» Task instructions
Go through the listing below and retype exactly the lines starting at the one with "Хлеб из пшеничной муки: 40.3 -> 70" and ending at the one with "その他, はん用機械: 214 -> 219", skipping pictures.

» Study material
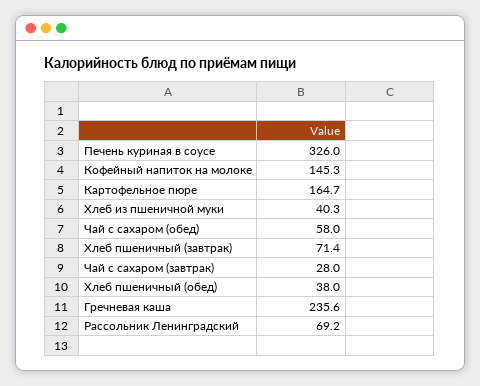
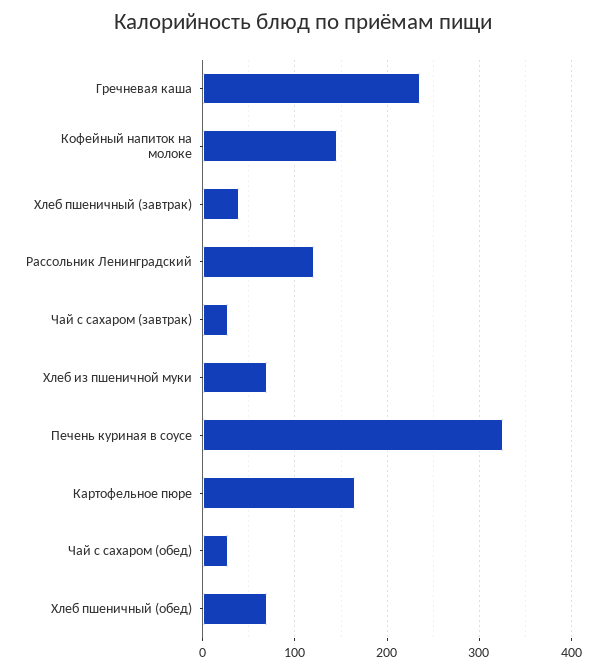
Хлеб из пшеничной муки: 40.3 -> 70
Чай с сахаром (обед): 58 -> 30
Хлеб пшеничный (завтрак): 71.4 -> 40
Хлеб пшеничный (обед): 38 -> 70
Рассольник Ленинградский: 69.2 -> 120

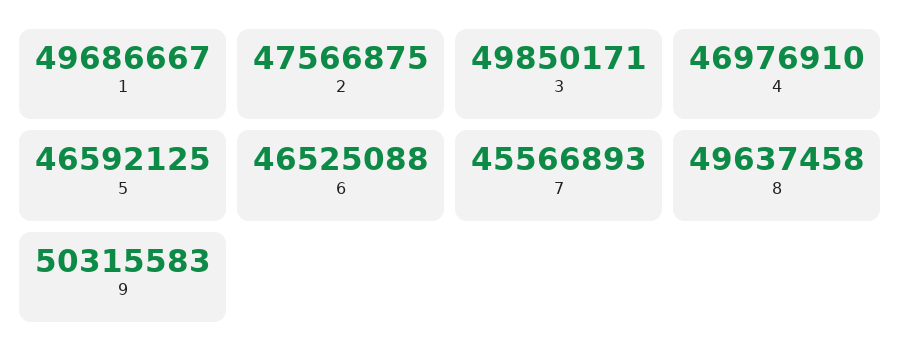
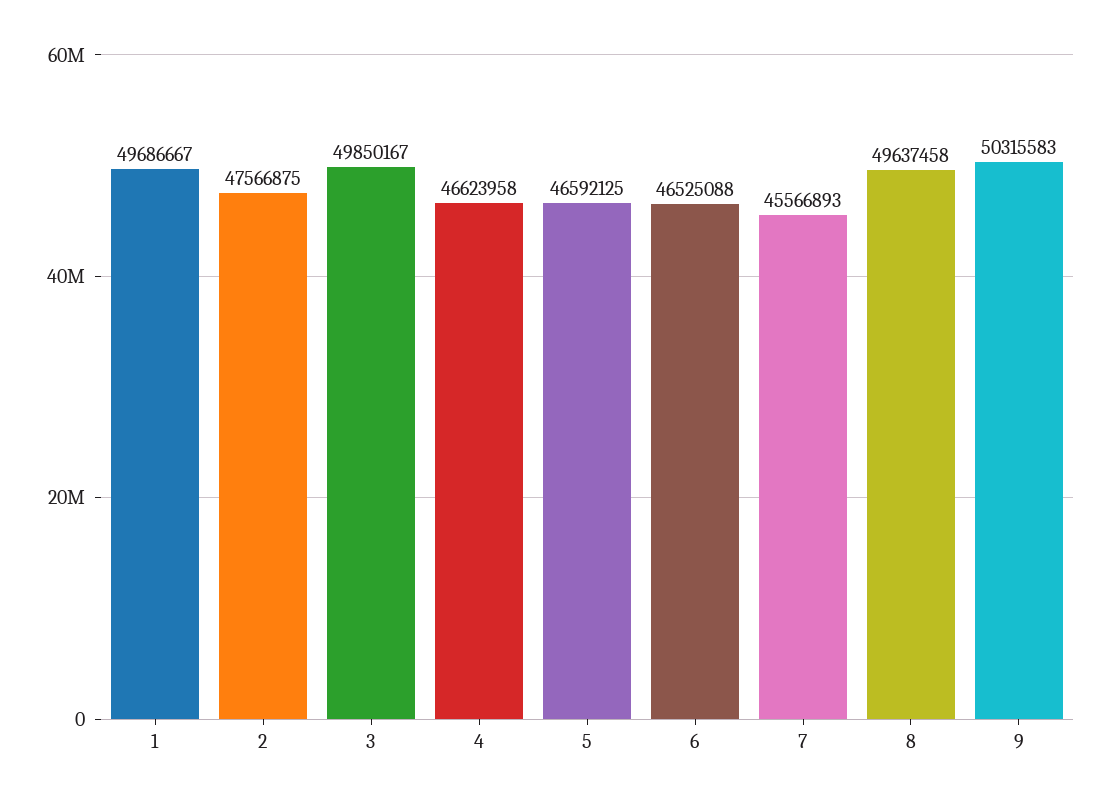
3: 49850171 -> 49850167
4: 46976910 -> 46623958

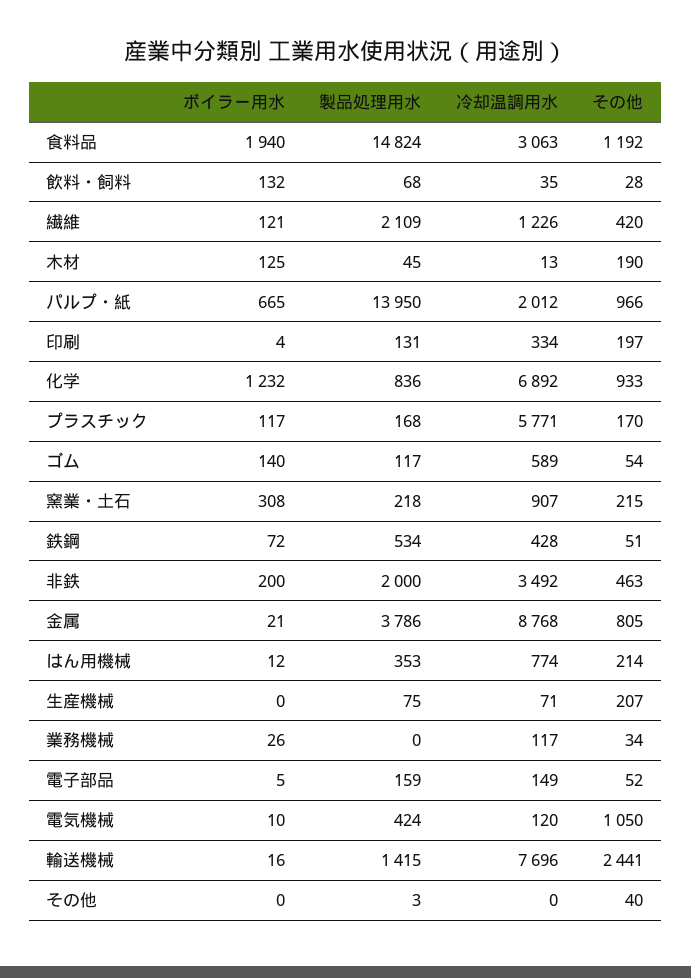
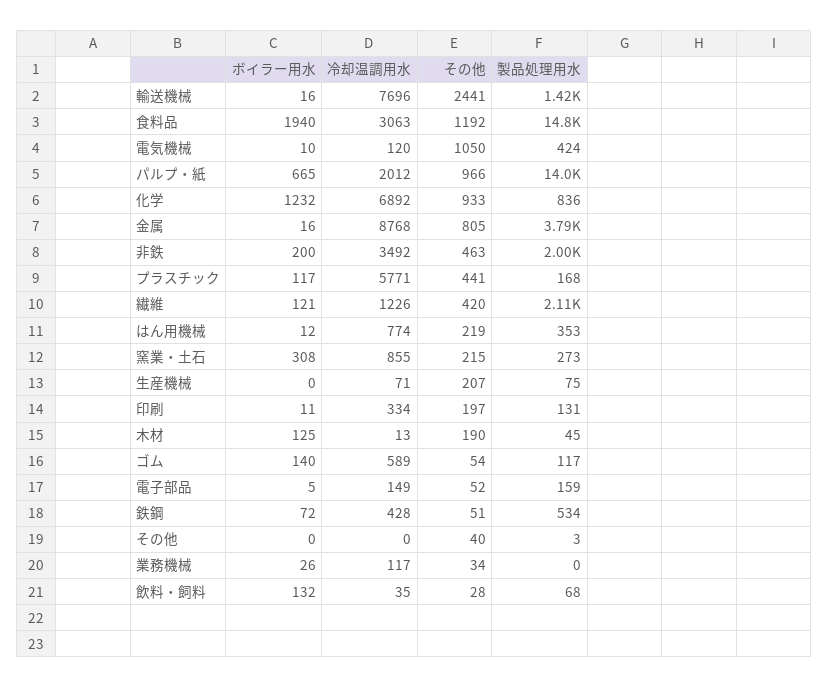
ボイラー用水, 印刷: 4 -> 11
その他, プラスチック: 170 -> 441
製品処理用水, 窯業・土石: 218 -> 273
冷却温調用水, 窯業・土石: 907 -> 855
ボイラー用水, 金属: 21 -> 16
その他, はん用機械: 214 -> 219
==
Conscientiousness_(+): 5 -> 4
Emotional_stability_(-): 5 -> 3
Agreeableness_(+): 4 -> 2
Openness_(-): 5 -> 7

» Answer space
Хлеб из пшеничной муки: 40.3 -> 70
Чай с сахаром (обед): 58 -> 30
Хлеб пшеничный (завтрак): 71.4 -> 40
Хлеб пшеничный (обед): 38 -> 70
Рассольник Ленинградский: 69.2 -> 120

3: 49850171 -> 49850167
4: 46976910 -> 46623958

ボイラー用水, 印刷: 4 -> 11
その他, プラスチック: 170 -> 441
製品処理用水, 窯業・土石: 218 -> 273
冷却温調用水, 窯業・土石: 907 -> 855
ボイラー用水, 金属: 21 -> 16
その他, はん用機械: 214 -> 219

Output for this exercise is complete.